しかし最近はアーキテクトのスキルも身に着けた方がいいと感じています。
今回の記事を書くきっかけになったのも、今思えばあのプロジェクトはアーキテクトがいなかったんだなと思ったからです。
アーキテクトの勉強をすれば、システムの全体設計ができるようになり、顧客のビジネス課題の解決により貢献できます。
つまりマネジメントもアーキテクトもできるようになれば、顧客にとってとても嬉しいはずなのです。
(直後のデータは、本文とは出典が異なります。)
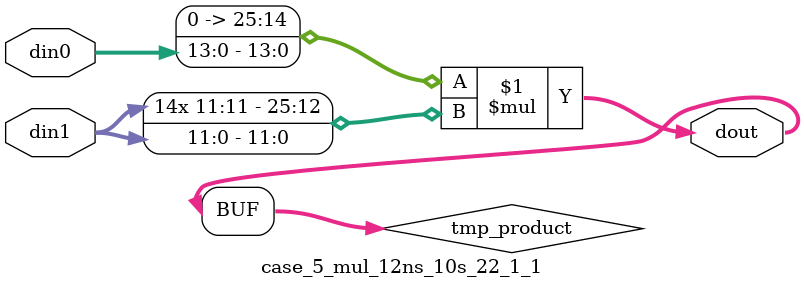
<source format=v>

`timescale 1 ns / 1 ps

 (* use_dsp = "no" *)  module case_5_mul_12ns_10s_22_1_1(din0, din1, dout);
parameter ID = 1;
parameter NUM_STAGE = 0;
parameter din0_WIDTH = 14;
parameter din1_WIDTH = 12;
parameter dout_WIDTH = 26;

input [din0_WIDTH - 1 : 0] din0; 
input [din1_WIDTH - 1 : 0] din1; 
output [dout_WIDTH - 1 : 0] dout;

wire signed [dout_WIDTH - 1 : 0] tmp_product;

























assign tmp_product = $signed({1'b0, din0}) * $signed(din1);










assign dout = tmp_product;





















endmodule

</source>
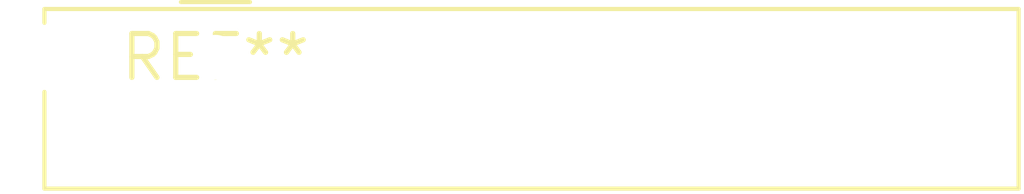
<source format=kicad_pcb>
(kicad_pcb (version 20240108) (generator pcbnew)

  (general
    (thickness 1.6)
  )

  (paper "A4")
  (layers
    (0 "F.Cu" signal)
    (31 "B.Cu" signal)
    (32 "B.Adhes" user "B.Adhesive")
    (33 "F.Adhes" user "F.Adhesive")
    (34 "B.Paste" user)
    (35 "F.Paste" user)
    (36 "B.SilkS" user "B.Silkscreen")
    (37 "F.SilkS" user "F.Silkscreen")
    (38 "B.Mask" user)
    (39 "F.Mask" user)
    (40 "Dwgs.User" user "User.Drawings")
    (41 "Cmts.User" user "User.Comments")
    (42 "Eco1.User" user "User.Eco1")
    (43 "Eco2.User" user "User.Eco2")
    (44 "Edge.Cuts" user)
    (45 "Margin" user)
    (46 "B.CrtYd" user "B.Courtyard")
    (47 "F.CrtYd" user "F.Courtyard")
    (48 "B.Fab" user)
    (49 "F.Fab" user)
    (50 "User.1" user)
    (51 "User.2" user)
    (52 "User.3" user)
    (53 "User.4" user)
    (54 "User.5" user)
    (55 "User.6" user)
    (56 "User.7" user)
    (57 "User.8" user)
    (58 "User.9" user)
  )

  (setup
    (pad_to_mask_clearance 0)
    (pcbplotparams
      (layerselection 0x00010fc_ffffffff)
      (plot_on_all_layers_selection 0x0000000_00000000)
      (disableapertmacros false)
      (usegerberextensions false)
      (usegerberattributes false)
      (usegerberadvancedattributes false)
      (creategerberjobfile false)
      (dashed_line_dash_ratio 12.000000)
      (dashed_line_gap_ratio 3.000000)
      (svgprecision 4)
      (plotframeref false)
      (viasonmask false)
      (mode 1)
      (useauxorigin false)
      (hpglpennumber 1)
      (hpglpenspeed 20)
      (hpglpendiameter 15.000000)
      (dxfpolygonmode false)
      (dxfimperialunits false)
      (dxfusepcbnewfont false)
      (psnegative false)
      (psa4output false)
      (plotreference false)
      (plotvalue false)
      (plotinvisibletext false)
      (sketchpadsonfab false)
      (subtractmaskfromsilk false)
      (outputformat 1)
      (mirror false)
      (drillshape 1)
      (scaleselection 1)
      (outputdirectory "")
    )
  )

  (net 0 "")

  (footprint "Finder_34.81" (layer "F.Cu") (at 0 0))

)

</source>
活躍の場はきっと増えるでしょう。
というわけで私はアーキテクトの勉強と経験を積んでみようと思います。
もちろんITエンジニアにとってアーキテクトは有力な選択肢だと思いますので、基本設計から実装、テストまで一通りの工程の経験を十分詰んだ方は目指してみてはいかがでしょうか?
終わりに
知識や経験が増えれば、過去の経験から学べることがなお増えますね。特に知識の幅を広げたときにそう感じます。
私は今までマネジメントとビジネスに重点を置いて勉強してきたのですが、技術面も強化すれば、技術面でイケていなかったことを過去のプロジェクトから学べると思うのです。
この記事はあくまでも一例ですが、キャリアの選択肢を考える参考になればと思います。
特に全体設計がイケてないプロジェクトを経験した方は、アーキテクトという選択肢を考えてみるのはいかがでしょうか?